Losing the genetic lottery

You see, my daughter-only 7 years old, was recently diagnosed with the juvenile form of psoriatic arthritis. She was officially diagnosed with Juvenile Idiopathic Arthritis (JIA) with the subcategory of psoriatic arthritis. I’ve worried for quite some time that one of my children would develop this, or another one of the many autoimmune conditions that each one is at an increased risk of developing thanks to my faulty genes.

Fears become reality

I’ve written several times about the fear that has plagued me since my diagnosis, that my fate will also be the fate of my children. Now that the fear has come to fruition, I’m not entirely sure of what to do with myself. As an adult, I feel somewhat equipped to make decisions about my own body. I’m prepared to accept the consequences or side effects of my choices. Medications, exercise, diet, all of these choices are mine to make about my own body and to live with the results of my own choices.

But it isn’t just about me anymore. I am now not just making these choices for myself, I am responsible for making these same difficult choices for another living person. A tiny, growing person, too young to make these difficult decisions for herself. And yet, she has to live with the consequences of these choices that are outside her own control.

Bigger choices, bigger consequences

Many people find themselves in a similar boat every day. That is a part of parenting, making choices for those too young to make them for themselves. As parents, it is our job to decide about what is in the best interests of our children and to carry the burden of those choices every single day. But somehow, these choices I need to now make for her seem so much bigger.

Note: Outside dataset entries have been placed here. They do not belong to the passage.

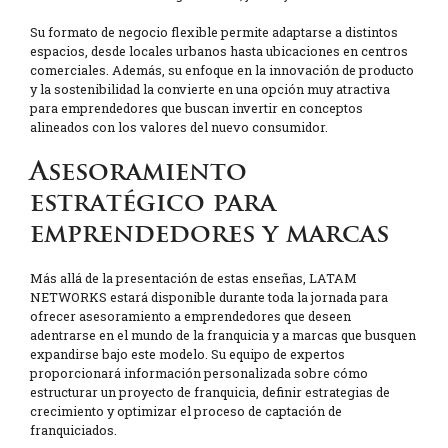
Su formato de negocio flexible permite adaptarse a distintos
espacios, desde locales urbanos hasta ubicaciones en centros
comerciales. Además, su enfoque en la innovación de producto
y la sostenibilidad la convierte en una opción muy atractiva
para emprendedores que buscan invertir en conceptos
alineados con los valores del nuevo consumidor.
Asesoramiento
estratégico para
emprendedores y marcas
Más allá de la presentación de estas enseñas, LATAM
NETWORKS estará disponible durante toda la jornada para
ofrecer asesoramiento a emprendedores que deseen
adentrarse en el mundo de la franquicia y a marcas que busquen
expandirse bajo este modelo. Su equipo de expertos
proporcionará información personalizada sobre cómo
estructurar un proyecto de franquicia, definir estrategias de
crecimiento y optimizar el proceso de captación de
franquiciados.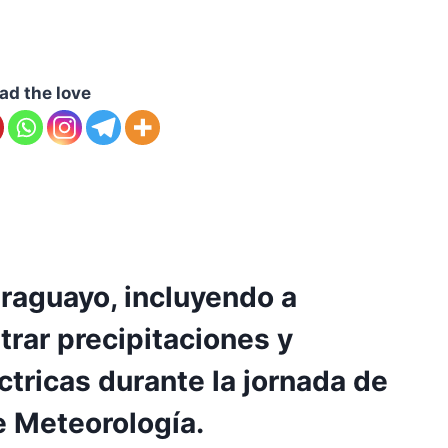
ad the love
araguayo, incluyendo a
trar precipitaciones y
tricas durante la jornada de
e Meteorología.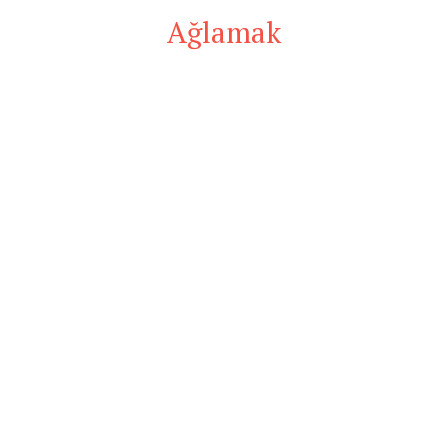
Ağlamak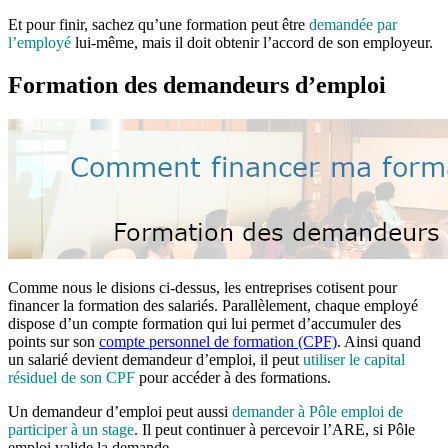
Et pour finir, sachez qu’une formation peut être
demandée par
l’employé
lui-même, mais il doit obtenir l’accord de son employeur.
Formation des demandeurs d’emploi
Comme nous le disions ci-dessus, les entreprises cotisent pour
financer la formation des salariés. Parallèlement, chaque employé
dispose d’un compte formation qui lui permet d’accumuler des
points sur son
compte personnel de formation (CPF)
. Ainsi quand
un salarié devient demandeur d’emploi, il peut
utiliser le capital
résiduel de son CPF
pour accéder à des formations.
Un demandeur d’emploi peut aussi
demander à Pôle emploi de
participer à un stage
. Il peut continuer à percevoir l’ARE, si Pôle
emploi valide la demande.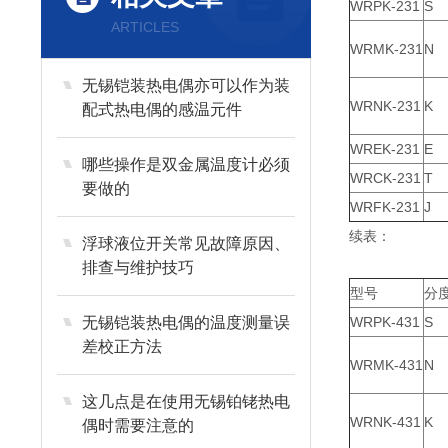
WRPK-231
S
ARTICLES
WRMK-231
N
无锡铠装热电偶亦可以作为装
WRNK-231
K
配式热电偶的感温元件
WREK-231
E
哪些操作是双金属温度计必须
WRCK-231
T
要做的
WRFK-231
J
续表：
浮球液位开关常见故障原因、
排查与维护技巧
型号
分
无锡铠装热电偶的温度测量误
WRPK-431
S
差校正方法
WRMK-431
N
这几点是在使用无锡铂铑热电
WRNK-431
K
偶时需要注意的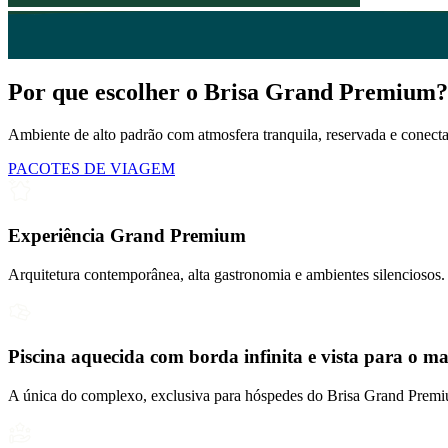
Por que escolher o Brisa Grand Premium?
Ambiente de alto padrão com atmosfera tranquila, reservada e conect
PACOTES DE VIAGEM
Experiência Grand Premium
Arquitetura contemporânea, alta gastronomia e ambientes silenciosos.
Piscina aquecida com borda infinita e vista para o m
A única do complexo, exclusiva para hóspedes do Brisa Grand Prem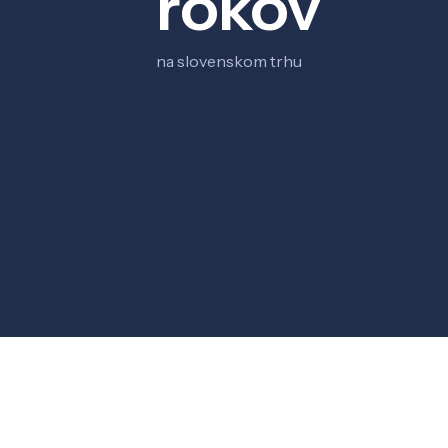
rokov
na slovenskom trhu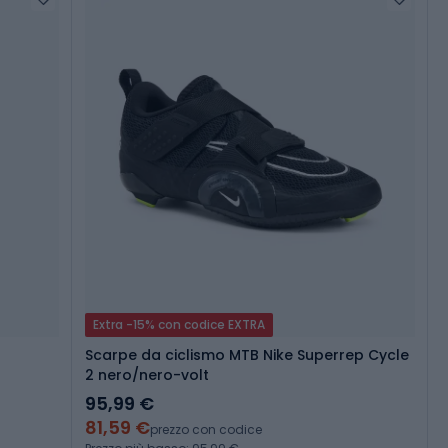
Extra -15% con codice EXTRA
Scarpe da ciclismo MTB Nike Superrep Cycle
2 nero/nero-volt
95,99 €
81,59 €
prezzo con codice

Is there a chance she could develop cancer from these treatments? Yes. Is there a chance that she might one day resent me for the choices that I’ve made for her? Yep. Will these medicines make her feel even worse than she does right now? More than likely, yes. My fears in the middle of the night scream that I can’t do this. I’m not strong enough to make these choices for her. Is this my fault that she has lost the genetic lottery?

I’m not sure if I’m strong enough to carry this burden. 

She was made stubborn on purpose

I hate to see her in pain. I hate looking down the road at what her future might hold. More than anything, I want her to know that there is nothing in the world that she can’t do. She is strong. And Oh. SO. Stubborn. Of all my children, perhaps she is the one with the strongest stubborn streak necessary to fight the effects of living with this disease every single day.

Until we have that ever-elusive cure, we will continue to fight. Now, my daughter and I as a team will take on this disease together. And I pray every single day that she knows how strong she is. I pray that she never lets this disease hold her back from doing anything in this world she wishes to do. I sincerely hope that I can guide her on how to listen to her body and how to make good choices as she learns how to make the most of every “good” day and don’t let the bad days keep her down for too long.

Putting everything into perspective

She will have a long path in front of her as she learns how to advocate for herself (something we’ve already started practicing) and how to make informed choices. But most importantly, I hope that she learns that life with PsA is just a small piece of the puzzle that makes up the extraordinary person that she is.